** DATA EXCERPTS follows **
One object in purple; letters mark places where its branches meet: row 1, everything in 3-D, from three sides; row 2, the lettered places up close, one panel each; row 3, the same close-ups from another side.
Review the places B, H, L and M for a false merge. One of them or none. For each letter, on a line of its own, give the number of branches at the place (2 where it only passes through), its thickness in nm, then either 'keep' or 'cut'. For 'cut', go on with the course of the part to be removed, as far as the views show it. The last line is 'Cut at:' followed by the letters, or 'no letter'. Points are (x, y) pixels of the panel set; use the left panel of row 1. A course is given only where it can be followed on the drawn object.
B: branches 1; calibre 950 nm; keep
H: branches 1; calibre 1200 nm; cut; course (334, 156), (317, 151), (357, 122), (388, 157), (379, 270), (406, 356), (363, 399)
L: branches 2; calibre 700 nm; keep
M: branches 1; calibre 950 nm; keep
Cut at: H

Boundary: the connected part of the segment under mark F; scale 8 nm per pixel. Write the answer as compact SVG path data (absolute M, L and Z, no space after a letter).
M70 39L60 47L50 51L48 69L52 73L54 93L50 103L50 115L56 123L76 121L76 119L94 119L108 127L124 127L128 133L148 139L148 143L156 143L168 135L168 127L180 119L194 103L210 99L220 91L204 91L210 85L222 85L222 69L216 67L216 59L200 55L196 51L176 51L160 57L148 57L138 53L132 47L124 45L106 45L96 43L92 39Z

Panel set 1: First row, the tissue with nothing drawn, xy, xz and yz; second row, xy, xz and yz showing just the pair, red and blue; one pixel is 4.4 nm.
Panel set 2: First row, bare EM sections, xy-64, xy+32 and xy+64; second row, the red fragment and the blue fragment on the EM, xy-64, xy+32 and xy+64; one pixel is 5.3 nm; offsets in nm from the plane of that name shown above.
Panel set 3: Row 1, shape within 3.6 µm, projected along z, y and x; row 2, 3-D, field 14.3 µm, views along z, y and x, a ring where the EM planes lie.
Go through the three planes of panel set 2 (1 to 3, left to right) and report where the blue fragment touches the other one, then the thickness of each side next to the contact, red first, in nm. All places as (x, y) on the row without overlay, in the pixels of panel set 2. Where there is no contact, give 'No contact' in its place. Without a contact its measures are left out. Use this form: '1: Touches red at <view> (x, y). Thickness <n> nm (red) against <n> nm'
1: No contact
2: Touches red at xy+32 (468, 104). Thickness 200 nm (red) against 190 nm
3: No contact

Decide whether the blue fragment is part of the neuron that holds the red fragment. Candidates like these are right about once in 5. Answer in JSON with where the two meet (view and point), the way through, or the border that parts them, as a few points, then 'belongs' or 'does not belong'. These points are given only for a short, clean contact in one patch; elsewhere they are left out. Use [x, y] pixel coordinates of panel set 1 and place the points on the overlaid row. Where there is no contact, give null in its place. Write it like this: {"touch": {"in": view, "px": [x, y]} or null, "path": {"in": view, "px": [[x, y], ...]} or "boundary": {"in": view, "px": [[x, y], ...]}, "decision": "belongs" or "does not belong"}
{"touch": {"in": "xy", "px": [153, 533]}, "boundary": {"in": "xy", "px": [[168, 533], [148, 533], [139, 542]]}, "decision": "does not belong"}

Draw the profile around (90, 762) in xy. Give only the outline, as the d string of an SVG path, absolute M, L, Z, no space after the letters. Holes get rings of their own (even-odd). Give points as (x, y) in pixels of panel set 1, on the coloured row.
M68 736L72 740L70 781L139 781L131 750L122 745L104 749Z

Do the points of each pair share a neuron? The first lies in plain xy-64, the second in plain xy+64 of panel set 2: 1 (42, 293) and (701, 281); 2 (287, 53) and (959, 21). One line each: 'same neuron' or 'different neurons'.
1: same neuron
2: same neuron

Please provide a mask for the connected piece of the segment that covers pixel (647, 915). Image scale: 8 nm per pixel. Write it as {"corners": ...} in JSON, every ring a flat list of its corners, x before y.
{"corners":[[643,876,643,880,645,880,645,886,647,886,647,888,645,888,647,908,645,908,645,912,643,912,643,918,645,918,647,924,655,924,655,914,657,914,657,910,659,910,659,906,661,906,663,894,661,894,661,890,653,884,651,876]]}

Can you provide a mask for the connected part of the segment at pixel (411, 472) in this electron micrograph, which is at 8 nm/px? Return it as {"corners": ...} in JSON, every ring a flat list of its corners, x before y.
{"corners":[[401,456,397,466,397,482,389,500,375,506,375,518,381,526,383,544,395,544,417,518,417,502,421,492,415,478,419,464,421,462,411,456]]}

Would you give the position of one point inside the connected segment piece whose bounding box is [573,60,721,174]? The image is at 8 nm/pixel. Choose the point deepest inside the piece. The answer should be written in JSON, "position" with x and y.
** End of DATA EXCERPTS **
WHAT IS NEEDED →
Return the span of lines in the data above that opens at the line with "Panel set 2: First" and closes at the line with "Panel set 3: Row", exactly, ends included, nothing else.

EXERCISE RESPONSE →
Panel set 2: First row, bare EM sections, xy-64, xy+32 and xy+64; second row, the red fragment and the blue fragment on the EM, xy-64, xy+32 and xy+64; one pixel is 5.3 nm; offsets in nm from the plane of that name shown above.
Panel set 3: Row 1, shape within 3.6 µm, projected along z, y and x; row 2, 3-D, field 14.3 µm, views along z, y and x, a ring where the EM planes lie.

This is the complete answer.